PETUNJUK TUGAS:
Dalam teks tentang sosio-nasionalisme dan sosio-demokrasi, dari mana kedua asas itu lahir?

TEKS BACAAN:
>>>>

Sosio-nasionalisme dan sosio-demokrasi ini merupakan asas. Menurutnya, kedua asas ini tidak boleh berubah sampai dunia ini hancur lebur, sampai kiamat sekalipun. Dalam hal ini, Soekarno membedakan antara asas dan asas perjuangan.[9] Kedua asas ini lahir dari kritik Soekarno terhadap demokrasi Barat. Demokrasi Barat pertama kali didengungkan setelah terjadi pemberontakan Prancis 1917 dengan semboyan: ”liberte, egalite, fraternite” kemerdekaan, persamaan, dan persaudaraan!

<<<<

BAHAN:
>>>>

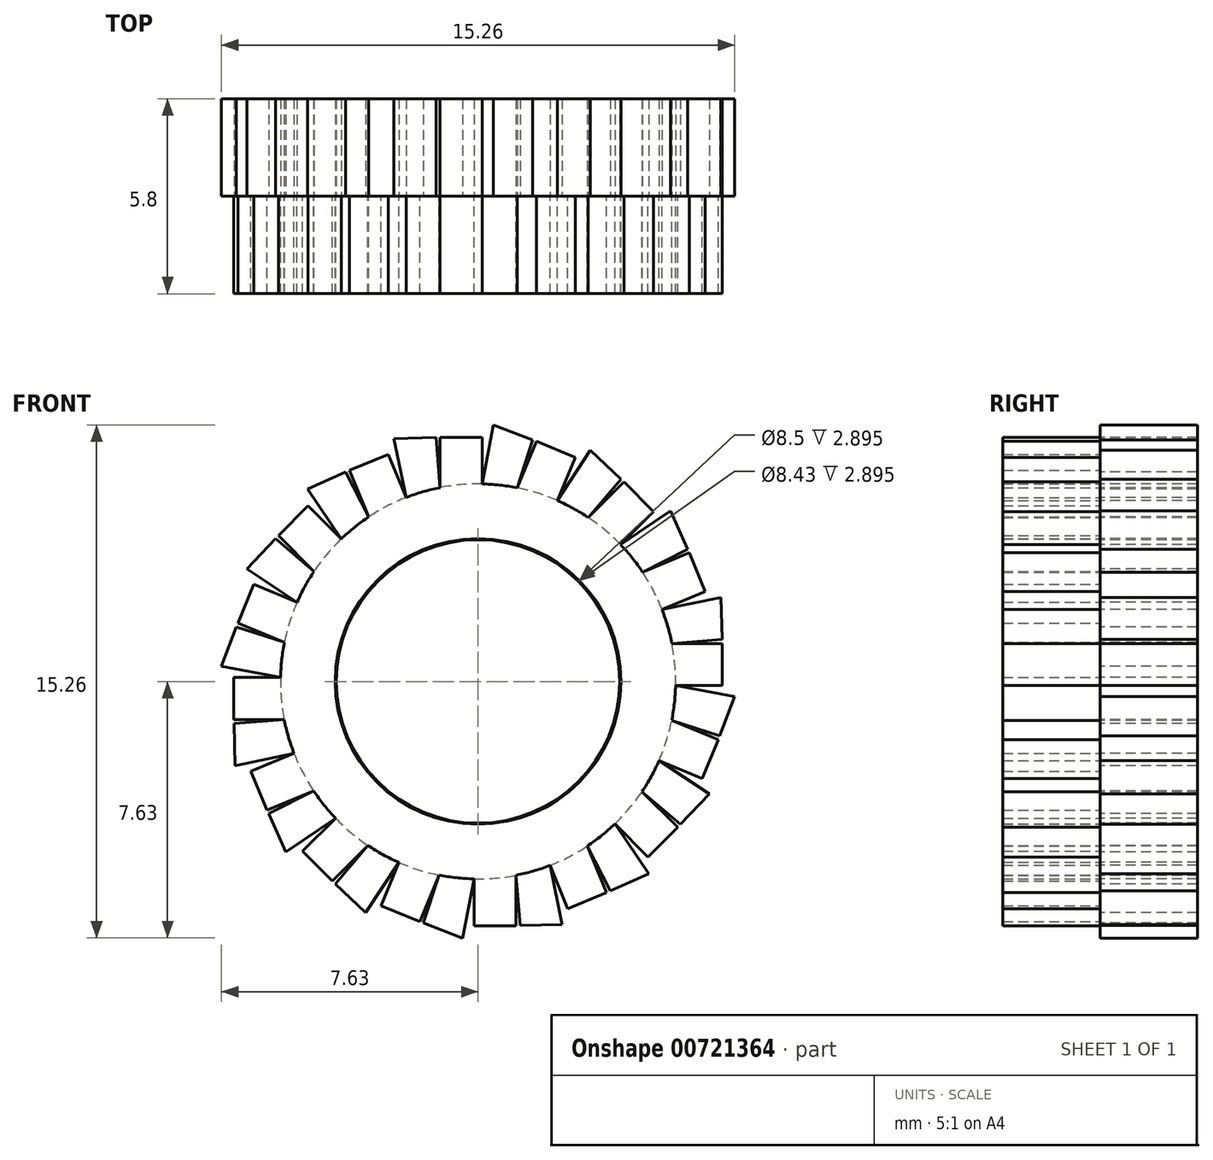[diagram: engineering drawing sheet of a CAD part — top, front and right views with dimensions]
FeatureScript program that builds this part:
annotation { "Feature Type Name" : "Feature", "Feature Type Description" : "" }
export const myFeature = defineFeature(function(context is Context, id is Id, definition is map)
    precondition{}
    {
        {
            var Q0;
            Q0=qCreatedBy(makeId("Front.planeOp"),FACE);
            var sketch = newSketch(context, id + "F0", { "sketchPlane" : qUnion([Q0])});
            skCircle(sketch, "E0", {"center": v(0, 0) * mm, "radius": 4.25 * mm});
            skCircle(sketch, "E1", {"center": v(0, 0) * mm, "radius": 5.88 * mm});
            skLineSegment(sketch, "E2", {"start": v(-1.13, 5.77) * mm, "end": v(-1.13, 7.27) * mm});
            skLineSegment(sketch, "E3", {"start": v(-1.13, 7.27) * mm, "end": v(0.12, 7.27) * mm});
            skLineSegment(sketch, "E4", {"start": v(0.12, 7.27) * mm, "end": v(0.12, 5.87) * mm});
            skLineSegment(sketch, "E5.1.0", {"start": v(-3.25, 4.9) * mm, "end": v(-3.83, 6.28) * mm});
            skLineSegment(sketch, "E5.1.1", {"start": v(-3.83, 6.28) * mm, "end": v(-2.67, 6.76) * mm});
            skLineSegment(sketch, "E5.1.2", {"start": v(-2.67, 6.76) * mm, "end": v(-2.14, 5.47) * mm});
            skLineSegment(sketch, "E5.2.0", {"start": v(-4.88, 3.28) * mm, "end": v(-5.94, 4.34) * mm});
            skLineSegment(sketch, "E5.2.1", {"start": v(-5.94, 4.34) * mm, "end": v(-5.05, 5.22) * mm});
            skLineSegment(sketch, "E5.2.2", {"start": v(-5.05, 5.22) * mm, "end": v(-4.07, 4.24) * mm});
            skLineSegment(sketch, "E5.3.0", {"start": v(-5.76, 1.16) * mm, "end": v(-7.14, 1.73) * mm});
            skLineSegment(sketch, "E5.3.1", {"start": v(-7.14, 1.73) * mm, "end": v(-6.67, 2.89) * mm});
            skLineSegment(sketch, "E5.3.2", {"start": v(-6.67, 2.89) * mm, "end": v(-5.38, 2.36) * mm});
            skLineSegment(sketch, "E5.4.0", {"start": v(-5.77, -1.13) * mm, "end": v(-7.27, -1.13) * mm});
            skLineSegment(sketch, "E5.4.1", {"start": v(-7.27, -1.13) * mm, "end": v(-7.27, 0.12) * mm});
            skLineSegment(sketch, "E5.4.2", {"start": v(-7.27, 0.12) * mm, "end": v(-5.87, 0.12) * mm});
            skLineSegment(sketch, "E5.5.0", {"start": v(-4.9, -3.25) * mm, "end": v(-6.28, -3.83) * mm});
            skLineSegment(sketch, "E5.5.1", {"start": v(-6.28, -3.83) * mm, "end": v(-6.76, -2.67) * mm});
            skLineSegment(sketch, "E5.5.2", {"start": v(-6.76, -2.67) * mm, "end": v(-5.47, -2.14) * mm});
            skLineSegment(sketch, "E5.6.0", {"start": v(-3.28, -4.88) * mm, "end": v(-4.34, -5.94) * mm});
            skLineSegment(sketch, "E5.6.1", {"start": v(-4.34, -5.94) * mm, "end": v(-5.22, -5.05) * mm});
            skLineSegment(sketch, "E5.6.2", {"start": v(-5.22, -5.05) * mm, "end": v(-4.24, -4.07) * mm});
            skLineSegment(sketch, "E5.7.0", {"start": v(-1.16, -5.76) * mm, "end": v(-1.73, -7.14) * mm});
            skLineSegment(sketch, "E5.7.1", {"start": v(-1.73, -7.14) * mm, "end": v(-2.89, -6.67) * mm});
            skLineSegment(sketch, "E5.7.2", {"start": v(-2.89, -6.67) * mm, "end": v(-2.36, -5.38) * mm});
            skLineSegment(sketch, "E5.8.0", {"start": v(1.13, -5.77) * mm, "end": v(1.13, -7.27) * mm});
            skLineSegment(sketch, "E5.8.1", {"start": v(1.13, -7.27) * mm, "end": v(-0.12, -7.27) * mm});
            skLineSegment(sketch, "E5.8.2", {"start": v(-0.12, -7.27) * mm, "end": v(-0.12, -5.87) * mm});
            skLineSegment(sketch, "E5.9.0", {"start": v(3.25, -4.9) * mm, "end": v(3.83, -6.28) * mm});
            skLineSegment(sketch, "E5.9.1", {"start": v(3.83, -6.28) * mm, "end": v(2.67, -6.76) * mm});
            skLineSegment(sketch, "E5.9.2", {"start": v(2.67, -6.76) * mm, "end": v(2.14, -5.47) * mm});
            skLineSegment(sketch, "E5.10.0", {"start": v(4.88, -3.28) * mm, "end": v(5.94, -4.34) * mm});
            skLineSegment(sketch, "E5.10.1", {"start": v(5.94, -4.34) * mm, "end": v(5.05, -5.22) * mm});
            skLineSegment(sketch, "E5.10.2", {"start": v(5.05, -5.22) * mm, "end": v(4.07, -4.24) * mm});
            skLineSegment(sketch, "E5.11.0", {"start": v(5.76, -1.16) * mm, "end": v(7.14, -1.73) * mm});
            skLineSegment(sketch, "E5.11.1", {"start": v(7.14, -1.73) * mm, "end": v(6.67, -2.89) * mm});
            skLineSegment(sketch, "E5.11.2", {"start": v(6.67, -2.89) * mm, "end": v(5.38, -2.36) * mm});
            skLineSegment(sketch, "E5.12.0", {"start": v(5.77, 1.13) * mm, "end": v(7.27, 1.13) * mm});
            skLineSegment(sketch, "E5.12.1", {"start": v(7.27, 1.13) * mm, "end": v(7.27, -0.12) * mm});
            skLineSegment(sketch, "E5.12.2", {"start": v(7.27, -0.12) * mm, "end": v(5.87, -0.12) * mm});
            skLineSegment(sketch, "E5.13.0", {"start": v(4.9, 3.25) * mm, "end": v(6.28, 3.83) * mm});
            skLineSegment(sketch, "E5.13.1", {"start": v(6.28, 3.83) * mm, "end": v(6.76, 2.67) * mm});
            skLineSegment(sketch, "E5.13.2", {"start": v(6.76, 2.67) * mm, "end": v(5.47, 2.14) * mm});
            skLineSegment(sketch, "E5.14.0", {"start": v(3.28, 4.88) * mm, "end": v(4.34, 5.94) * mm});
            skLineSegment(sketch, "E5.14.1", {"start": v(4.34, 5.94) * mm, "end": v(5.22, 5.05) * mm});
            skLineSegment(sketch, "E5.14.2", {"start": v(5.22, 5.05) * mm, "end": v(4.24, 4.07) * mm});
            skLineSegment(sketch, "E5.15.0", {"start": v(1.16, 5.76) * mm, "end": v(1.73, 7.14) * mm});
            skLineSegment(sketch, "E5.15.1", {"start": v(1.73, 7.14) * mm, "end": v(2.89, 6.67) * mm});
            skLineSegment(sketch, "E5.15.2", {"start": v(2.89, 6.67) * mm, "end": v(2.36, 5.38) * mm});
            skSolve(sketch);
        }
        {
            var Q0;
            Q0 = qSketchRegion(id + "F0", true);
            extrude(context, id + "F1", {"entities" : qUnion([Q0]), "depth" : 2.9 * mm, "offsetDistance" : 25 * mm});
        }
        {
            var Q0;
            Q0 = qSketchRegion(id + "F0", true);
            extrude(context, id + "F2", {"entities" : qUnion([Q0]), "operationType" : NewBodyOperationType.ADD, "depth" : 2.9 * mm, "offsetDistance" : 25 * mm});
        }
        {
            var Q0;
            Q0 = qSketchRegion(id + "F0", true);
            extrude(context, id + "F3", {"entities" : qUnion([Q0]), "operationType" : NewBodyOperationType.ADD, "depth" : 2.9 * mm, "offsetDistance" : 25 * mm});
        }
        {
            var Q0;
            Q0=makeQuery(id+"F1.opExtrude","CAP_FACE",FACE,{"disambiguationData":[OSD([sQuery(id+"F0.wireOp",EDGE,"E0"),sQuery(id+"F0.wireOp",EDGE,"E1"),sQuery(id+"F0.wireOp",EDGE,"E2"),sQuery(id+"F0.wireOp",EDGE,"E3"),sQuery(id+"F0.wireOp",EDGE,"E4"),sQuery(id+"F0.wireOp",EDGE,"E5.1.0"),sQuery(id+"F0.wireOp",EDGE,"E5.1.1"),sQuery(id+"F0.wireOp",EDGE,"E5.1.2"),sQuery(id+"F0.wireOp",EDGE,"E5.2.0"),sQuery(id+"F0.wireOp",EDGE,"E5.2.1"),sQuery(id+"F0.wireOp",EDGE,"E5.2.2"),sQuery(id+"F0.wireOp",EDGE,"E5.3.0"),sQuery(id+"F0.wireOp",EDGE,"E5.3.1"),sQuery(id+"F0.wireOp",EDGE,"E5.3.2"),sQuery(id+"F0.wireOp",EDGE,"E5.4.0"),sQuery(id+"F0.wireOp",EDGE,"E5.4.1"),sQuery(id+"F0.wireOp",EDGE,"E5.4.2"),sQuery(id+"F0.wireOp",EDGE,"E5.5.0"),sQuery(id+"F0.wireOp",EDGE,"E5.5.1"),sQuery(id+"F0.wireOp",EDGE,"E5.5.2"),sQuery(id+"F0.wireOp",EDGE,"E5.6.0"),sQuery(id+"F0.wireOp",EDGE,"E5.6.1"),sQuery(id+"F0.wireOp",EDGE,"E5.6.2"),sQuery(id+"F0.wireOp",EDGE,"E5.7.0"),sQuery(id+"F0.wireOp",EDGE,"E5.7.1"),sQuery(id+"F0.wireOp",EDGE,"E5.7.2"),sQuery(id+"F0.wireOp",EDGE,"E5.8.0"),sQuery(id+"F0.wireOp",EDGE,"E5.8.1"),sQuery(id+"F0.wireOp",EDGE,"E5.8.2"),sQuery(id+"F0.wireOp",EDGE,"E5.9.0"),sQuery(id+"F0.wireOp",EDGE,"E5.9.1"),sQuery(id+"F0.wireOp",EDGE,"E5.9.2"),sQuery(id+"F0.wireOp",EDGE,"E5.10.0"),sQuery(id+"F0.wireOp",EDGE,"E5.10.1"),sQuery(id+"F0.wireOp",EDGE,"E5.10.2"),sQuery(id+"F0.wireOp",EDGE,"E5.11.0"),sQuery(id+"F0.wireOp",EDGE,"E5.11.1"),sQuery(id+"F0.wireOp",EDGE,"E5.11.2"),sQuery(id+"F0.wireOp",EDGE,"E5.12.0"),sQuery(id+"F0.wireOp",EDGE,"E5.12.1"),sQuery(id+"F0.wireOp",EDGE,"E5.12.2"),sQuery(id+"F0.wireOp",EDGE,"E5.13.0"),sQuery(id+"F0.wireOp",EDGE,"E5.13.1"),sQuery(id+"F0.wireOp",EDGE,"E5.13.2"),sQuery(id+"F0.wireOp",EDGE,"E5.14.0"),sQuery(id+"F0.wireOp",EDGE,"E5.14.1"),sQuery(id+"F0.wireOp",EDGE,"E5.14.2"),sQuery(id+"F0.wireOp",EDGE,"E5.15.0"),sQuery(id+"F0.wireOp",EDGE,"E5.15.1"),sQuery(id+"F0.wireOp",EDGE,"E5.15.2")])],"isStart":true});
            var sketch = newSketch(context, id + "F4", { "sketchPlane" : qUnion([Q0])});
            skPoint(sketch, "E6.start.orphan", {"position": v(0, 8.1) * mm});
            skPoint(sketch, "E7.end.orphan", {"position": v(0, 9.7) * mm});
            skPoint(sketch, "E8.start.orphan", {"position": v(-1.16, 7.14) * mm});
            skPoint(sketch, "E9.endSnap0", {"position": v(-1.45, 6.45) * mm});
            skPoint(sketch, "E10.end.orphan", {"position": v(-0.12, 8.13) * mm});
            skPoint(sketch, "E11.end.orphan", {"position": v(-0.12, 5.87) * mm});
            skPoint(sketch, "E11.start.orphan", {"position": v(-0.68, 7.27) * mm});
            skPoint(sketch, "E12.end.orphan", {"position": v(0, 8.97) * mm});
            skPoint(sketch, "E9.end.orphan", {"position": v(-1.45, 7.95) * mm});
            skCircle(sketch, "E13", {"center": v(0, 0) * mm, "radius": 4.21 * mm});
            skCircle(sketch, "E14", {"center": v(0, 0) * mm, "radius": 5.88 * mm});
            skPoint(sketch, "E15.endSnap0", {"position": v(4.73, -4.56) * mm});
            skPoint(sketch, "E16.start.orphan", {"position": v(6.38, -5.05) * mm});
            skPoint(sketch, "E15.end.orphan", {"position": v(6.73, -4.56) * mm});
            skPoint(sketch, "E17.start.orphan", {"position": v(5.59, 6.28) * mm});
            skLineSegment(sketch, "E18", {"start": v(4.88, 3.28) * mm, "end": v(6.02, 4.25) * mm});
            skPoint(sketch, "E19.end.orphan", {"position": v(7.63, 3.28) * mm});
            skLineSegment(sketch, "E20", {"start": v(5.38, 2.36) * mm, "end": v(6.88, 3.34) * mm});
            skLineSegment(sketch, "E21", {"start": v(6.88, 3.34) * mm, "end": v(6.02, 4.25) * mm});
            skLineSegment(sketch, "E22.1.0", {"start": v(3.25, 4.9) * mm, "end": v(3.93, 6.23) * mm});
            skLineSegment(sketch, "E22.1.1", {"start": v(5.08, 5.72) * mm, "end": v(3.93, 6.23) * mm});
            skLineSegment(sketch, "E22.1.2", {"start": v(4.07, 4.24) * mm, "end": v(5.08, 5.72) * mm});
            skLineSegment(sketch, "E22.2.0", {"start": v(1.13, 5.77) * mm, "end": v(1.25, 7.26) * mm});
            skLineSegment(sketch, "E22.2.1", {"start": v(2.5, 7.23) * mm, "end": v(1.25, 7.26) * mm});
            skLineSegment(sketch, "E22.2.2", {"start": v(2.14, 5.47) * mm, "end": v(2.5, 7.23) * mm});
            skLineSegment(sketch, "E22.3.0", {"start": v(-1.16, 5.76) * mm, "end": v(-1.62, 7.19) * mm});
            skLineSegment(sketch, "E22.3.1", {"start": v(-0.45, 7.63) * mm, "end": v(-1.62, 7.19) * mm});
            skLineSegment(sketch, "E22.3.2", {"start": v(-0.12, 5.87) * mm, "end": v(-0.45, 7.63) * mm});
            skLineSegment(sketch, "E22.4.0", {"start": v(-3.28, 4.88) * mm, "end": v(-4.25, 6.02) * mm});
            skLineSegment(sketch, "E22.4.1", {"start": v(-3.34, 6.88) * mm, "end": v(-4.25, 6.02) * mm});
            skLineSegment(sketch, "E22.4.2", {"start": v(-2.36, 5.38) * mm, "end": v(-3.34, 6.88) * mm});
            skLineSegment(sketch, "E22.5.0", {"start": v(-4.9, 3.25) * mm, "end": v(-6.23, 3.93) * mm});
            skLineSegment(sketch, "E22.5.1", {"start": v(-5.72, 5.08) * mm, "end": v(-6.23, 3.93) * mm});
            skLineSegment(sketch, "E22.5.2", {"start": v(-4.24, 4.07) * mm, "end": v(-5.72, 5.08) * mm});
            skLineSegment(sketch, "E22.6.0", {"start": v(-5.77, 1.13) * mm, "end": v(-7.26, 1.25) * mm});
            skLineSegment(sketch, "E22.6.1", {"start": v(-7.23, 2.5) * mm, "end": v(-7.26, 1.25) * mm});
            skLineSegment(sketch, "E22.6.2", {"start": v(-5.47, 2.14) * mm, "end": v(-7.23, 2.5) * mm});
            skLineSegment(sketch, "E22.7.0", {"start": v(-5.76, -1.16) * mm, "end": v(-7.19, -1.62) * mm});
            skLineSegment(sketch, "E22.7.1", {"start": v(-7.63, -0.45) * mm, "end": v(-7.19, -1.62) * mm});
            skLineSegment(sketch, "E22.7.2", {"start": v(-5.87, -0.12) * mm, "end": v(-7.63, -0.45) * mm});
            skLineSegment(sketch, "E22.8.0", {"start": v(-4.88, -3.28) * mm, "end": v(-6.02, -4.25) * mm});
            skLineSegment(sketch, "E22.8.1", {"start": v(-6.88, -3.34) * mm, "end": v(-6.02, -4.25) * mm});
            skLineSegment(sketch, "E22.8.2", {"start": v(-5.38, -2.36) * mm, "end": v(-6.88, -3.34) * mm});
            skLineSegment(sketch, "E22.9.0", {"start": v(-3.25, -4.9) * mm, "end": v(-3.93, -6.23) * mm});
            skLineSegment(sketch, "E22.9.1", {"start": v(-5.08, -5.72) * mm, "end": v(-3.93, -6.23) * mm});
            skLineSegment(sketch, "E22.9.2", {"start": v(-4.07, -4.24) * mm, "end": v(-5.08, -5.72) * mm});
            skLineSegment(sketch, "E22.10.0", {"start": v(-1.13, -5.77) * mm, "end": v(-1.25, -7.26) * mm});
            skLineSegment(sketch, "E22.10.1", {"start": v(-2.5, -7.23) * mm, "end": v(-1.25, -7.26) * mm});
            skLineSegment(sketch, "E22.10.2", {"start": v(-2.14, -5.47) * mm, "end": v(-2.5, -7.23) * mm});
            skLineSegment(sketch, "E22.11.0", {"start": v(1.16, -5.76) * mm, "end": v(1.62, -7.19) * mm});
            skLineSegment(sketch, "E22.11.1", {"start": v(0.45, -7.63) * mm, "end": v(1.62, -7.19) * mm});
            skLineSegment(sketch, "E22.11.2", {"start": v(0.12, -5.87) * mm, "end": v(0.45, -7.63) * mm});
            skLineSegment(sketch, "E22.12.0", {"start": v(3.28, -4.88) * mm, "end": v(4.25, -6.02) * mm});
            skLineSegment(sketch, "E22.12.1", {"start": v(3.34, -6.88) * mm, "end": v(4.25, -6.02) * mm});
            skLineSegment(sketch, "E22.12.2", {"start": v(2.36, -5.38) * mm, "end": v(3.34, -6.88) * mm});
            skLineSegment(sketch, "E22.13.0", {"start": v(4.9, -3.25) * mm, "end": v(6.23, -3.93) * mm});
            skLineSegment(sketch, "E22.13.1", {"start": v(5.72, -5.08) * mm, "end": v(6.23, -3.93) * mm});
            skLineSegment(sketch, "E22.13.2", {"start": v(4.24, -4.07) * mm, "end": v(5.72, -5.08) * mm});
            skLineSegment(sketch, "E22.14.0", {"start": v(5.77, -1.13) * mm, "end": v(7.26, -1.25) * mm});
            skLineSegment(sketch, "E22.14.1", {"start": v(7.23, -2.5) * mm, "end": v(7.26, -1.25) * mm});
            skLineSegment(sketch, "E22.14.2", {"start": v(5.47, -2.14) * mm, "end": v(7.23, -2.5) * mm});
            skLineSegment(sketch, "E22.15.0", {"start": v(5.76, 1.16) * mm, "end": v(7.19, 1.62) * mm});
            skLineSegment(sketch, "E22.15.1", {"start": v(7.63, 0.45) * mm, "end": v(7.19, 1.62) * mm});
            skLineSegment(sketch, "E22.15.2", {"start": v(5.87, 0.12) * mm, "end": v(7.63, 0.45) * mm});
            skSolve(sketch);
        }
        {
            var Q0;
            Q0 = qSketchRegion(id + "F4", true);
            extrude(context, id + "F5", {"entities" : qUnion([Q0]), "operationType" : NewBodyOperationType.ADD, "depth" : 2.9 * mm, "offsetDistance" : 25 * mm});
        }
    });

<<<<

SOAL TERJAWAB:
Kedua asas itu lahir dari kritik Soekarno terhadap demokrasi Barat.